Commits · b403a98e260f3a8c7c33f58a07c7ae549852170f · nexedi / linux

21 May, 2010 9 commits

block: improve automatic native capacity unlocking · b403a98e

Tejun Heo authored May 15, 2010

Currently, native capacity unlocking is initiated only when a
recognized partition extends beyond the end of the disk.  However,
there are several other unhandled cases where truncated capacity can
lead to misdetection of partitions.

* Partition table is fully beyond EOD.

* Partition table is partially beyond EOD (daisy chained ones).

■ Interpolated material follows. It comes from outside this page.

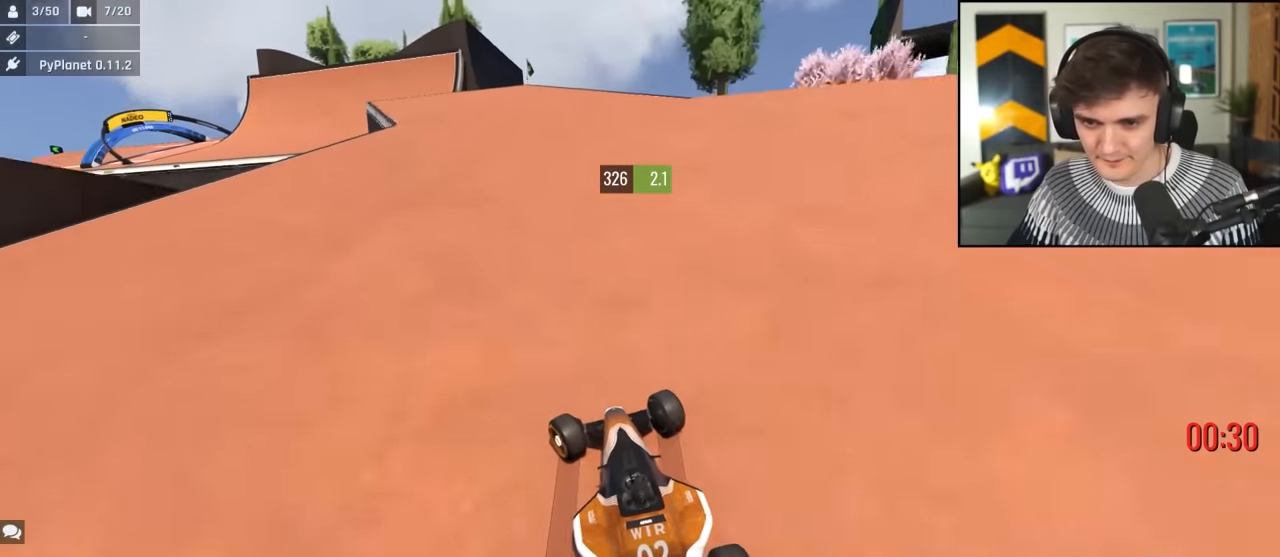
{"keys": ["up"], "events": [[483, "left", "up"]]}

* Recognized partition starts beyond EOD.

This patch updates generic partition check code such that all the
above three cases are handled too.  For the first two, @state tracks
whether low level partition check code tried to read beyond EOD during
partition scan and triggers native capacity unlocking accordingly.
The third is now handled similarly to the original unlocking case.
Signed-off-by: Tejun Heo <tj@kernel.org>
Cc: Ben Hutchings <ben@decadent.org.uk>
Acked-by: David S. Miller <davem@davemloft.net>
Signed-off-by: Jens Axboe <jens.axboe@oracle.com>

b403a98e

block: use struct parsed_partitions *state universally in partition check code · 1493bf21

Tejun Heo authored May 15, 2010

Make the following changes to partition check code.

* Add ->bdev to struct parsed_partitions.

* Introduce read_part_sector() which is a simple wrapper around
  read_dev_sector() which takes struct parsed_partitions *state
  instead of @bdev.

* For functions which used to take @state and @bdev, drop @bdev.  For
  functions which used to take @bdev, replace it with @state.

* While updating, drop superflous checks on NULL state/bdev in ldm.c.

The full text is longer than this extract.